MOSKOW, RUSSIA – Presiden Rusia Vladimir Putin menegaskan bahwa polemik mengenai Greenland bukanlah urusan negaranya. Ia menyatakan Amerika Serikat dan Denmark harus menyelesaikan sendiri persoalan terkait wilayah semi otonom tersebut.
“Apa yang terjadi di Greenland sama sekali bukan urusan kami. Kebetulan, Denmark selalu memperlakukan Greenland sebagai koloni dan cukup keras, jika bukan kejam, terhadapnya. Tetapi itu adalah masalah yang berbeda sama sekali, dan saya ragu ada yang tertarik dengan itu (Greenland) saat ini,” kata Putin, dikutip The Straits Times.

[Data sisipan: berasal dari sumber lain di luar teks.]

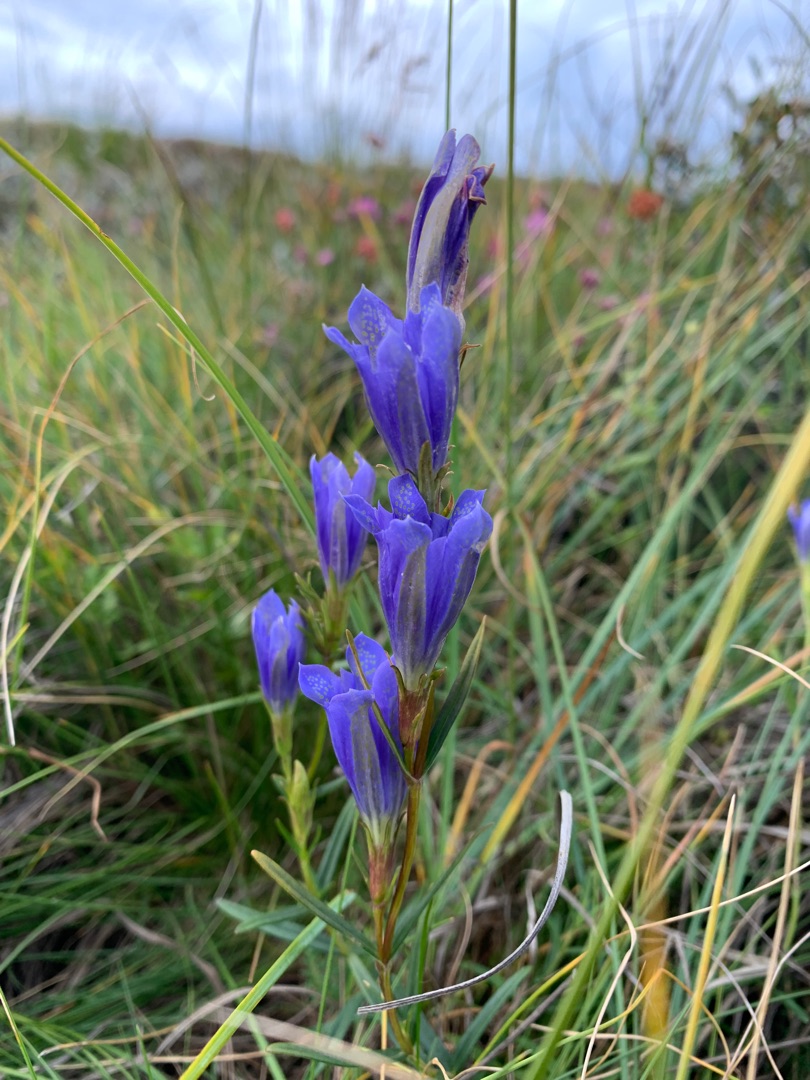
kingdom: Plantae
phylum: Tracheophyta
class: Magnoliopsida
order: Gentianales
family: Gentianaceae
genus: Gentiana
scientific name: Gentiana pneumonanthe
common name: Klokke-ensian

Pernyataan ini muncul setelah Donald Trump beberapa kali menyebut ancaman dari Moskow sebagai alasan strategis bagi Washington untuk mengambil alih Greenland. Pulau di kawasan Arktik itu dikenal kaya mineral dan memiliki posisi militer penting.

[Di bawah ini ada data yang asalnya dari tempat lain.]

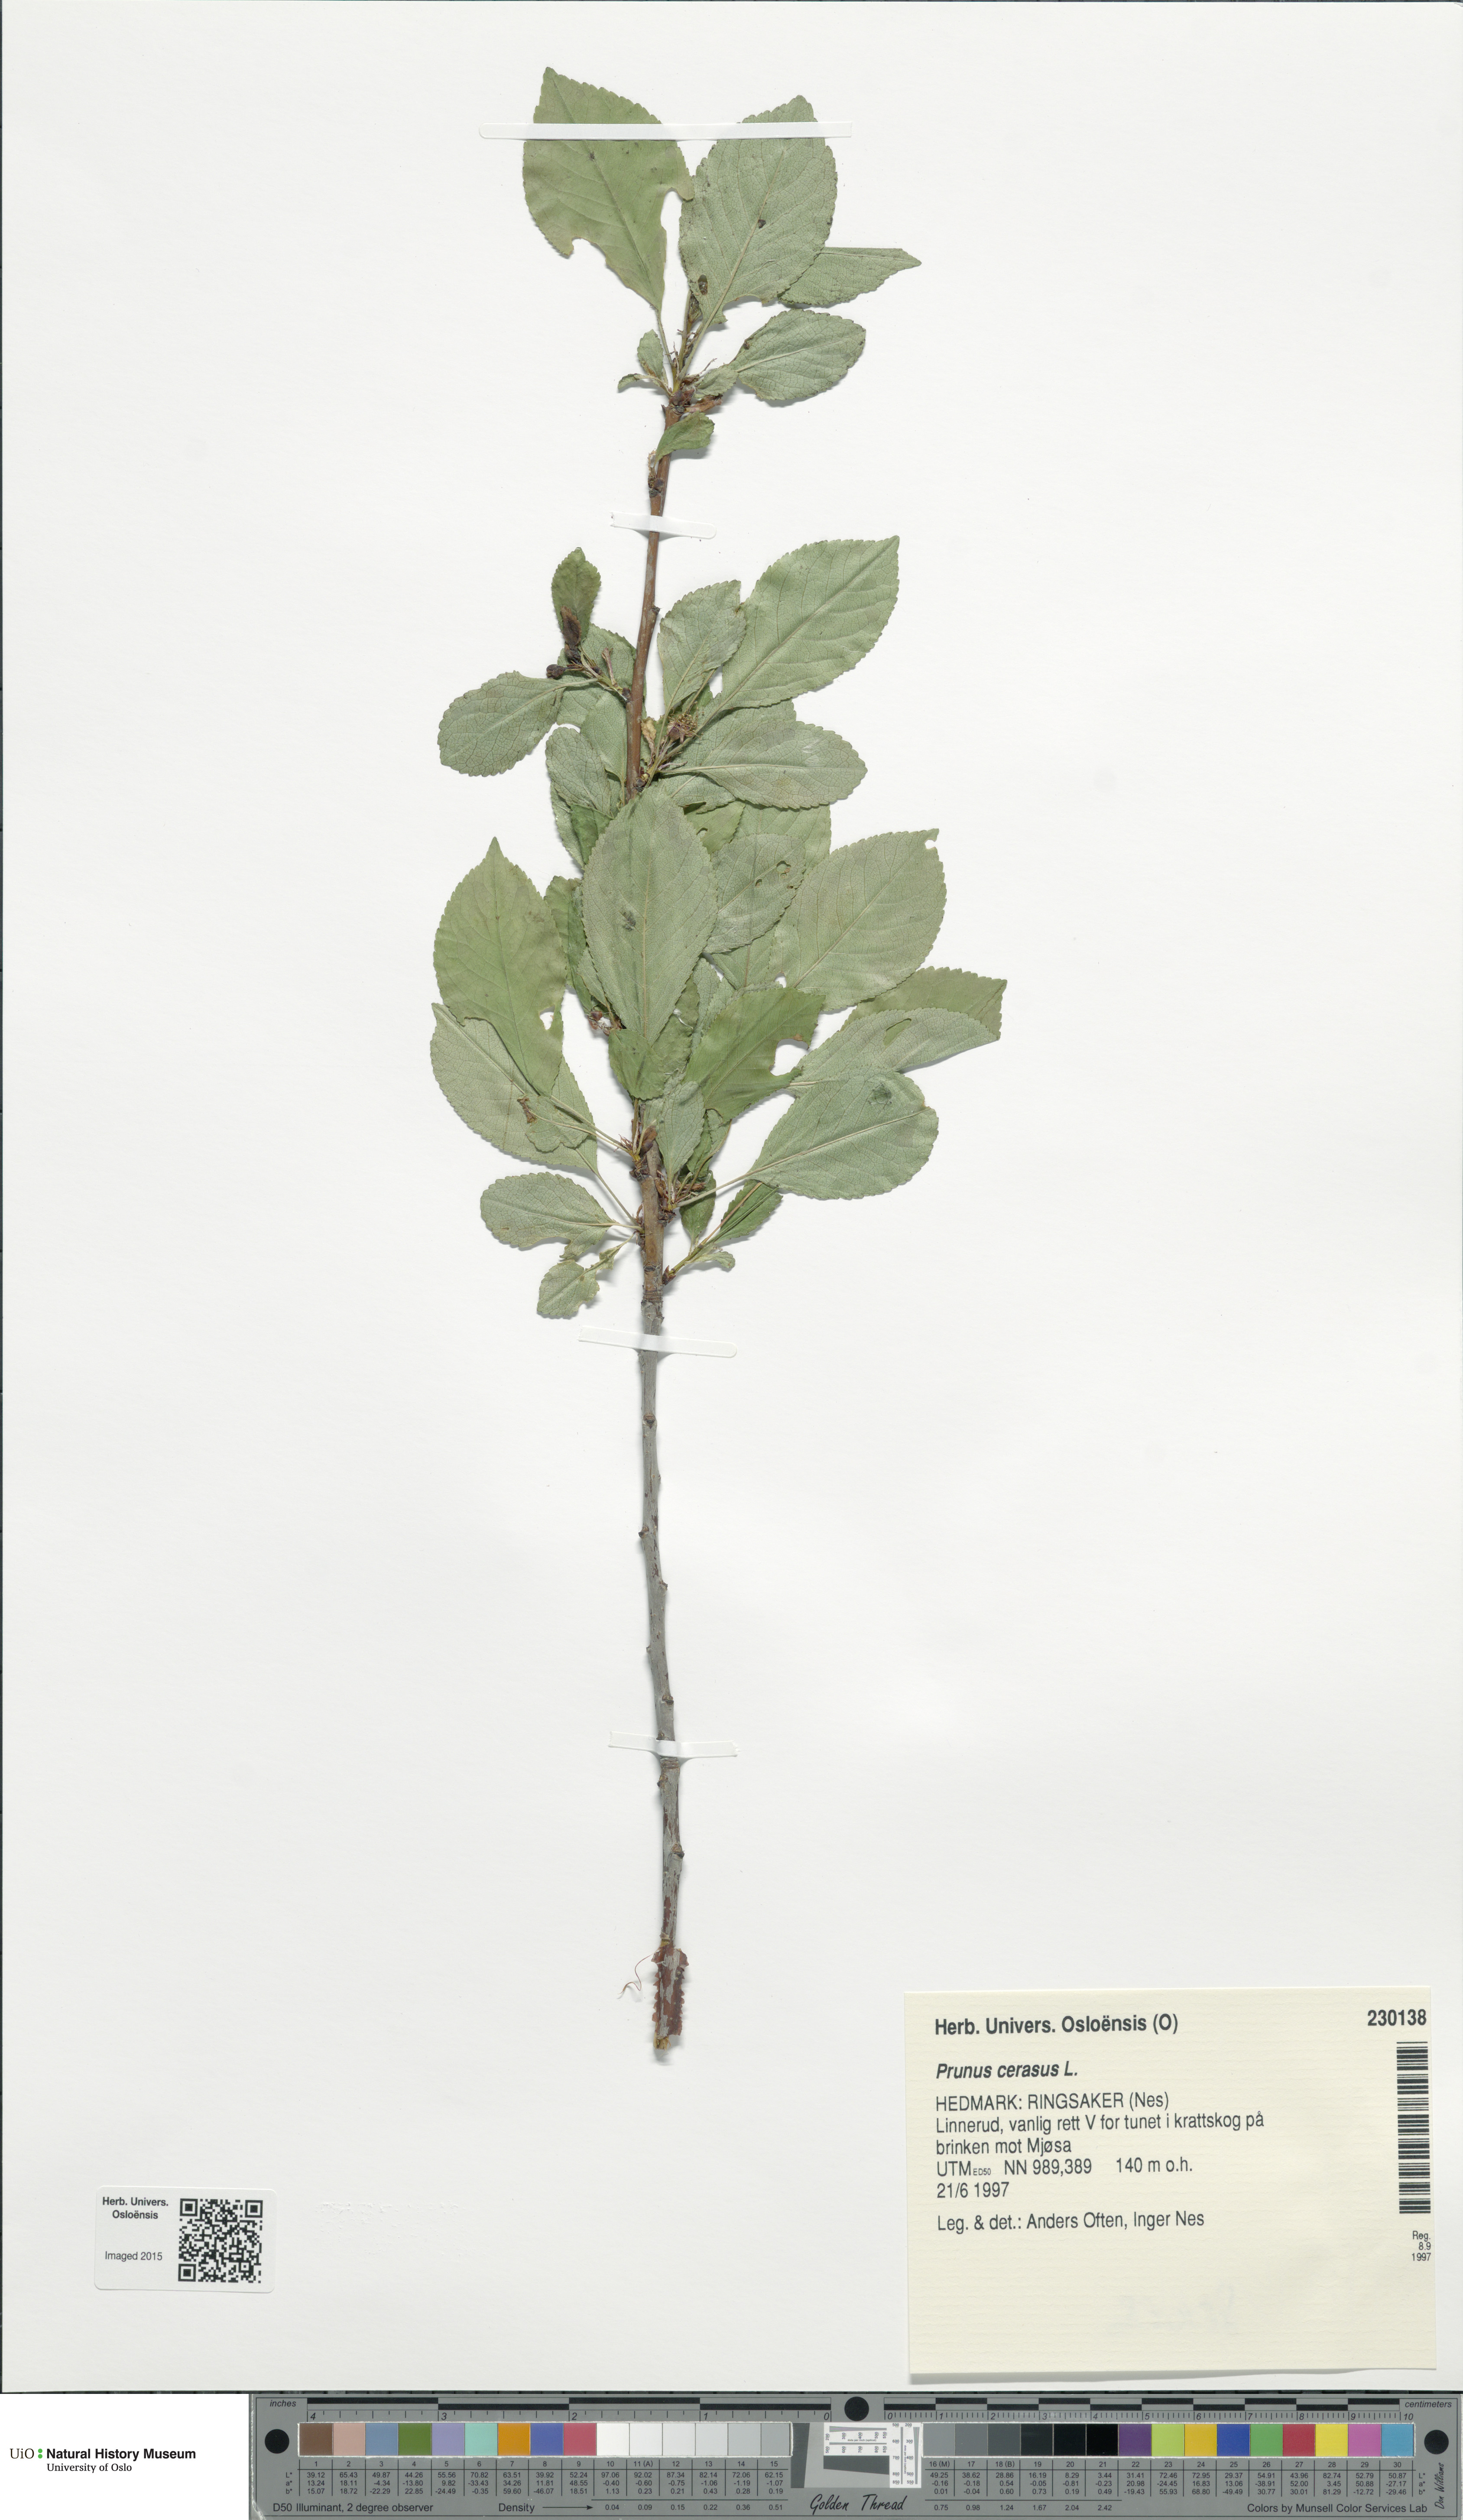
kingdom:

Menteri Luar Negeri Rusia Sergei Lavrov turut menanggapi isu tersebut dengan menolak anggapan bahwa Moskow memiliki ambisi atas Greenland. Namun ia menyebut pulau itu bukan bagian alami dari Denmark.
Putin juga menyinggung preseden sejarah penjualan wilayah, termasuk penjualan Alaska oleh Rusia kepada AS pada 1867. Dengan menyesuaikan nilai historis tersebut, ia memperkirakan potensi pembelian Greenland dapat mencapai sekitar 1 miliar dolar AS.
Di tengah polemik itu, Kremlin menilai ketegangan antara AS dan sekutu Eropanya berpotensi memengaruhi dinamika NATO. Juru bicara Kremlin Dmitry Peskov memperingatkan bahwa langkah pengambilalihan Greenland bisa membawa dampak besar dalam sejarah geopolitik.
“Terlepas dari apakah itu baik atau buruk dan apakah itu sesuai dengan hukum internasional atau tidak, ada para ahli yang percaya bahwa jika Trump menguasai Greenland, dia akan tercatat dalam sejarah. Bukan hanya sejarah AS, tetapi sejarah dunia,” kata Peskov.
Lavrov bahkan membandingkan kepentingan strategis Greenland bagi AS dengan posisi Krimea bagi keamanan Rusia.